# Arccos(x) + arccos(y)

1. Dec 25, 2005

### Trepidation

arccos(x) + arccos(y) = ?

How are these added? I can't find it anywhere, and I'm sure there has to be a way...

Actually, what would be more helpful would be
arccos(x) + arccos(y) + arccos(z)

Or even
cos(x) + cos(y) + cox(z)

Last edited: Dec 25, 2005
2. Dec 25, 2005

### Tide

Please elaborate. Are x and y arbitrary?
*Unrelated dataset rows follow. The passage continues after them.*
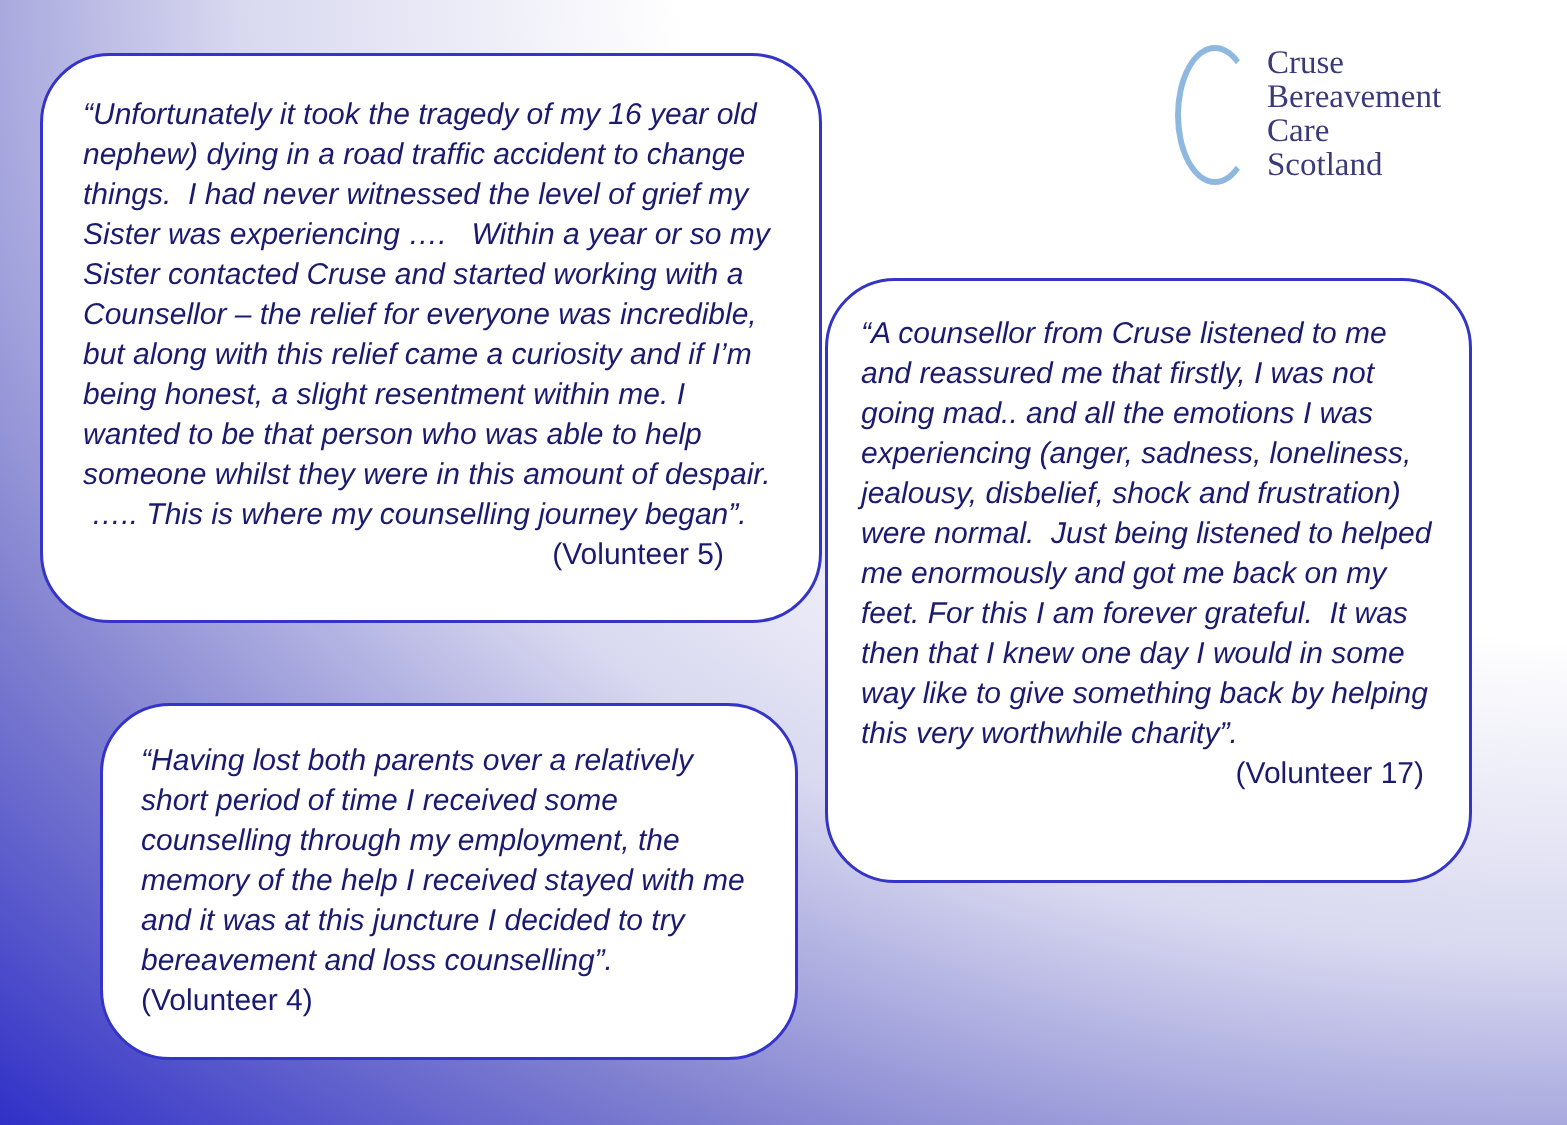Cruse
Bereavement
Care
Scotland
“Unfortunately it took the tragedy of my 16 year old nephew) dying in a road traffic accident to change things. I had never witnessed the level of grief my Sister was experiencing …. Within a year or so my Sister contacted Cruse and started working with a Counsellor – the relief for everyone was incredible, but along with this relief came a curiosity and if I’m being honest, a slight resentment within me. I wanted to be that person who was able to help someone whilst they were in this amount of despair. ….. This is where my counselling journey began”.
(Volunteer 5)
“Having lost both parents over a relatively short period of time I received some counselling through my employment, the memory of the help I received stayed with me and it was at this juncture I decided to try bereavement and loss counselling”.
(Volunteer 4)
“A counsellor from Cruse listened to me and reassured me that firstly, I was not going mad.. and all the emotions I was experiencing (anger, sadness, loneliness, jealousy, disbelief, shock and frustration) were normal. Just being listened to helped me enormously and got me back on my feet. For this I am forever grateful. It was then that I knew one day I would in some way like to give something back by helping this very worthwhile charity”.
(Volunteer 17)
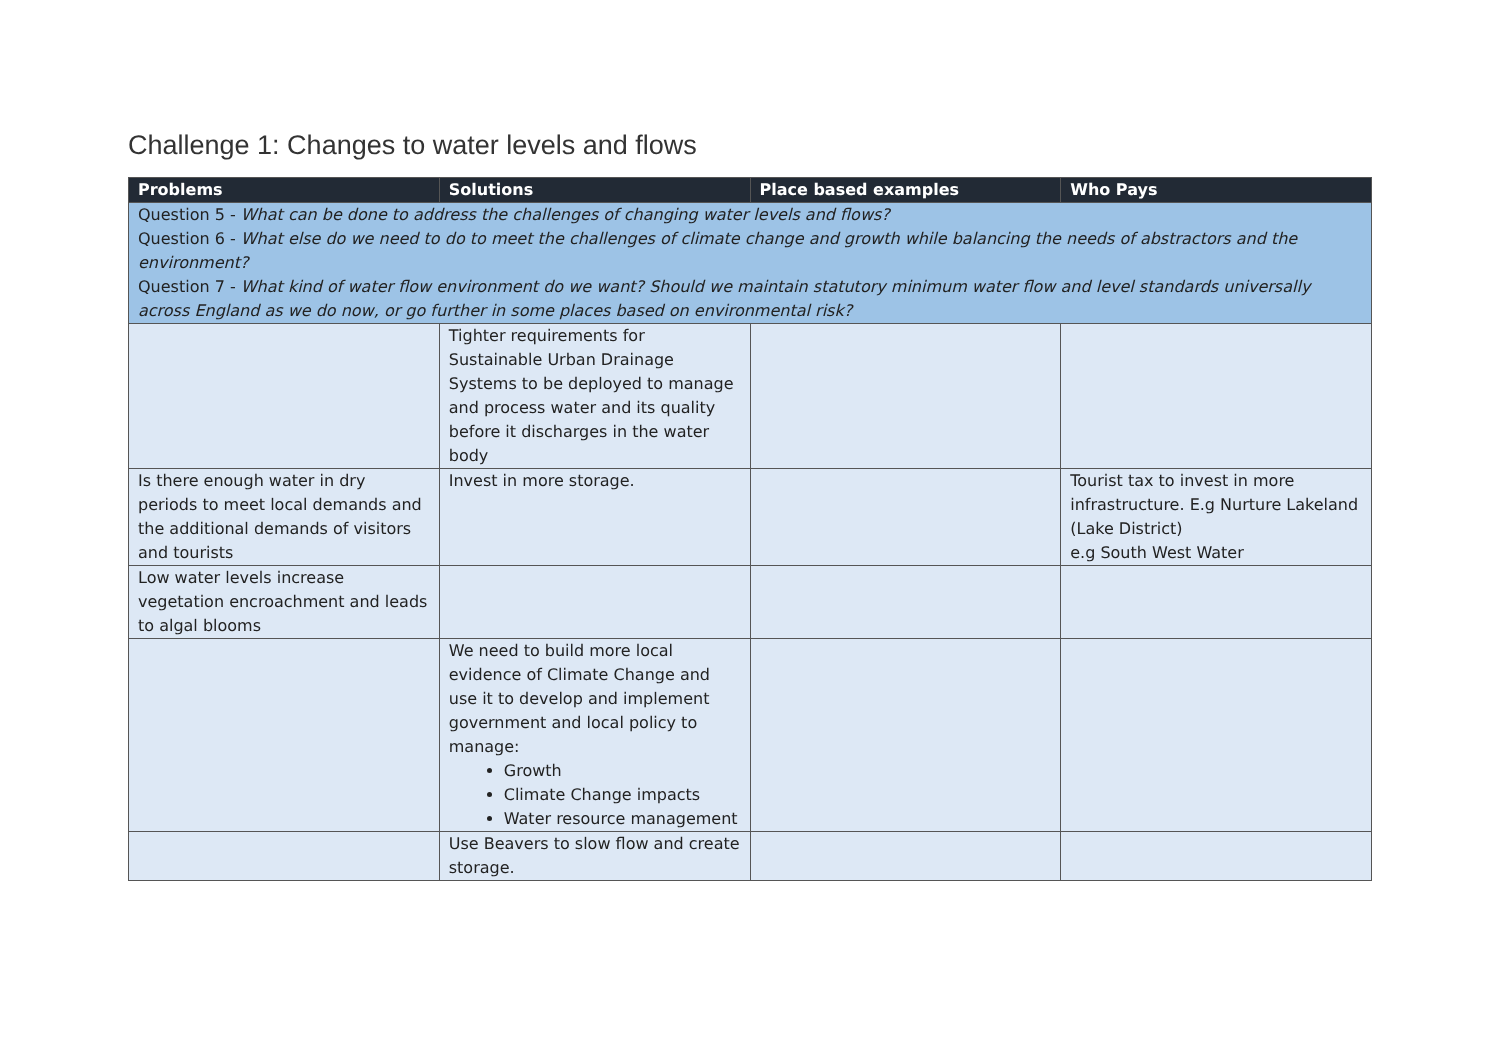Challenge 1: Changes to water levels and flows
| Problems | Solutions | Place based examples | Who Pays |
| --- | --- | --- | --- |
| Question 5 - What can be done to address the challenges of changing water levels and flows? Question 6 - What else do we need to do to meet the challenges of climate change and growth while balancing the needs of abstractors and the environment? Question 7 - What kind of water flow environment do we want? Should we maintain statutory minimum water flow and level standards universally across England as we do now, or go further in some places based on environmental risk? | | | |
| | Tighter requirements for Sustainable Urban Drainage Systems to be deployed to manage and process water and its quality before it discharges in the water body | | |
| Is there enough water in dry periods to meet local demands and the additional demands of visitors and tourists | Invest in more storage. | | Tourist tax to invest in more infrastructure. E.g Nurture Lakeland (Lake District) e.g South West Water |
| Low water levels increase vegetation encroachment and leads to algal blooms | | | |
| | We need to build more local evidence of Climate Change and use it to develop and implement government and local policy to manage: Growth Climate Change impacts Water resource management | | |
| | Use Beavers to slow flow and create storage. | | |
Do they represent a coordinate pair on the unit circle?

3. Dec 25, 2005

### Trepidation

x and y (and z, if you care to answer the other parts) are arbitrary variables; they have nothing to do with any coordinates.

4. Dec 25, 2005

### Hurkyl

Staff Emeritus
Take the cosine (or sine) of both sides of the equation.

5. Dec 25, 2005

### d_leet

OK if my math is correct then
arccos(x) + arccos(y) = arccos( xy - $$\sqrt{(1-x^2)(1-y^2)}$$)

Yea that should be right.

Last edited: Dec 25, 2005
6. Dec 25, 2005

### maverick6664

I think it's correct.

and

$$\arccos (x) + \arccos (y) + \arccos (z) = \arccos(xyz - z \sqrt{(1-x^2)(1-y^2)} - x \sqrt{(1-y^2)(1-z^2)} - y \sqrt{(1-z^2)(1-x^2)})$$

Let $$X=\arccos(x), Y=\arccos(y), Z=\arccos(z)$$ then

$$\cos(X+Y+Z) = \cos(X+Y) \cos(Z) - \sin(X+Y) \sin(Z)$$
$$= (\cos(X) \cos(Y) - \sin(X) \sin(Y)) \cos(Z) - (\sin(X) \cos(Y) + \cos(X) \sin(Y)) \sin(X) = .....$$
$$= xyz - z \sqrt{(1-x^2)(1-y^2)} -y \sqrt{(1-z^2)(1-x^2)} - x \sqrt{(1-y^2)(1-z^2)}$$

Last edited: Dec 26, 2005